Over the years, scientists have come to the realization that not all forms of memory loss are the same. Alzheimer’s disease is associated with different changes in the brain compared to age-related memory loss. While both disorders impact the hippocampus, the brain’s center for learning and memory, each type of memory loss targets a different area within that region.

“Alzheimer’s disease begins in a part of the brain called the entorhinal cortex, which lies at the foot of the hippocampus,” explained Dr. Kandel. “Age-related memory loss, by contrast, begins within the hippocampus itself, in a region called the dentate gyrus.”

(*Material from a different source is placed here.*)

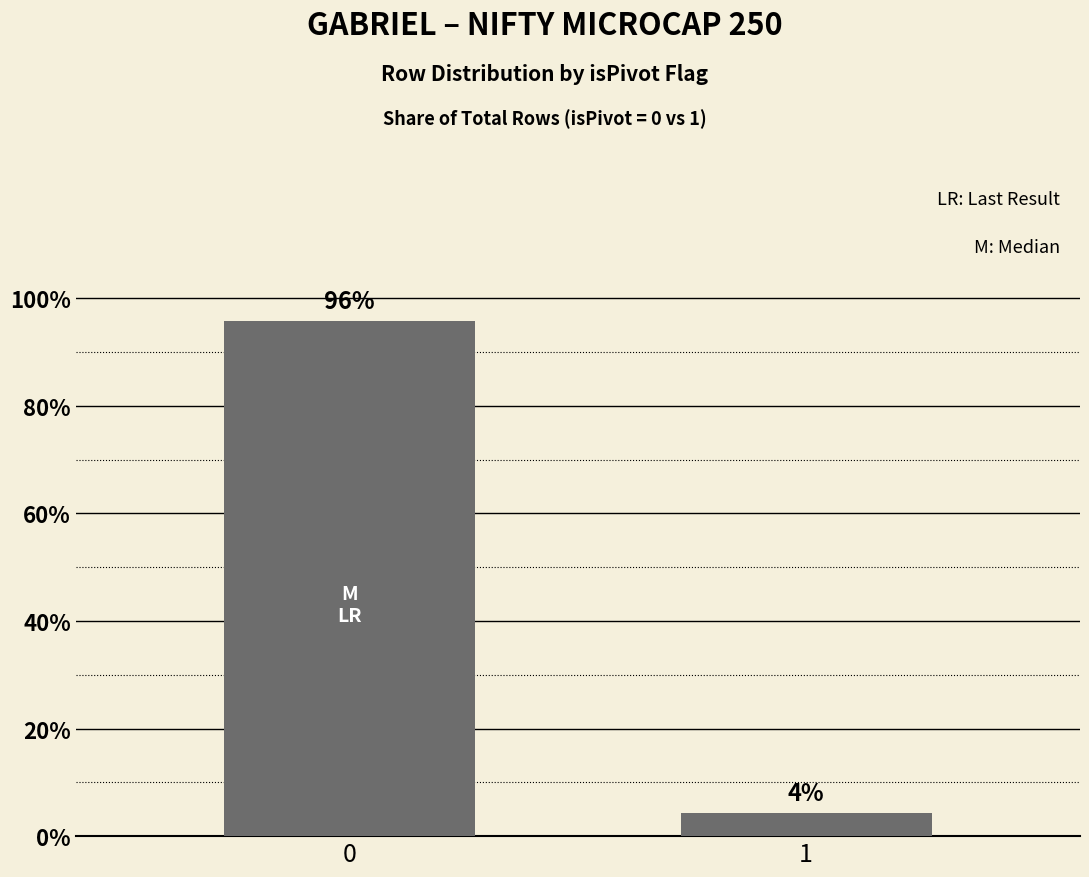

Does the chart contain any negative values?

No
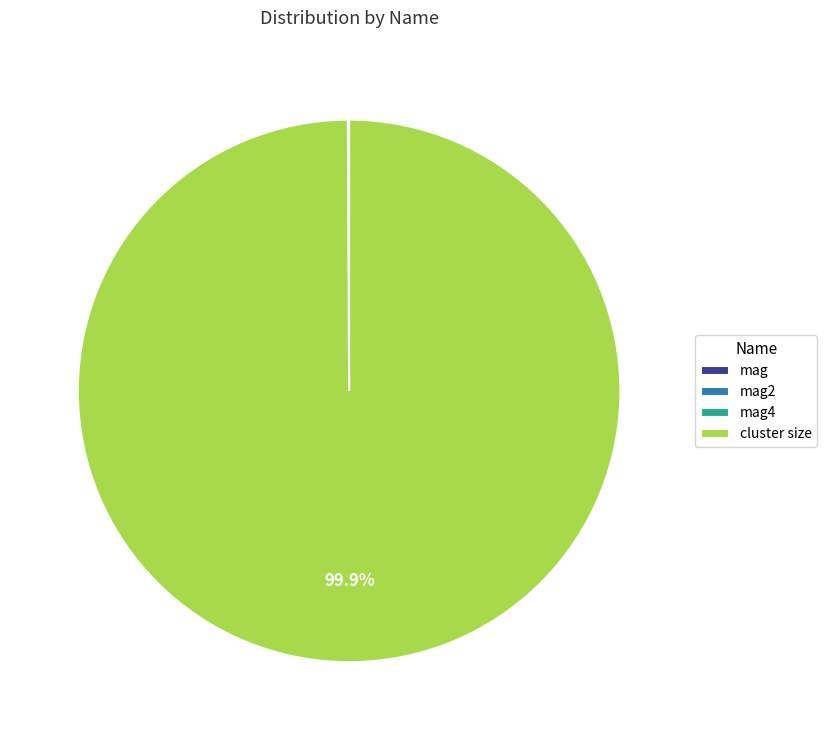

Is there any slice that represents more than half of the pie?

Yes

In 2013, Dr. Kandel and his team discovered  that a deficiency in the RbAp48 protein contributes to age-related memory loss but not to Alzheimer’s disease. Research has shown that RbAp48 levels decline with age, both in mice and in people. When the team artificially increased RbAp48 in aging mice, memory decline was counteracted.

In 2017, the researchers teamed up with Dr. Gerard Karsenty and found that infusions of osteocalcin, a hormone naturally released by bone cells, had a positive effect on memory.

The current study connects osteocalcin and RbAp48, suggesting that interactions between these molecules are the driving force behind the memory improvements that were previously observed.

A series of experiments revealed that RbAp48 controls the expression levels of BDNF and GPR158, two proteins regulated from osteocalcin. If RbAp48 function was inhibited, however, osteocalcin infusions had no effect on the memory of the mice. Therefore, RbAp48 is needed for the hormone osteocalcin to improve memory.

This complex sequence of molecular signals is completely unrelated to those associated with Alzheimer’s disease. “This is the clearest evidence yet that age-related memory loss and Alzheimer’s are distinct diseases,” said Dr. Kandel.

The research team has also shown in studies involving mice that moderate exercise, such as walking, triggers the release of osteocalcin – indicating that exercise is a way to prevent and even reverse age-related memory loss.

“This notion points to another line of inquiry that we’re eager to explore, which is how does the aging body act on the aging brain, and how can it be reversed?” said Dr. Kandel. “Our latest findings are almost certainly not the whole story. They are just the beginning.”

The study is published in the journal Cell Reports.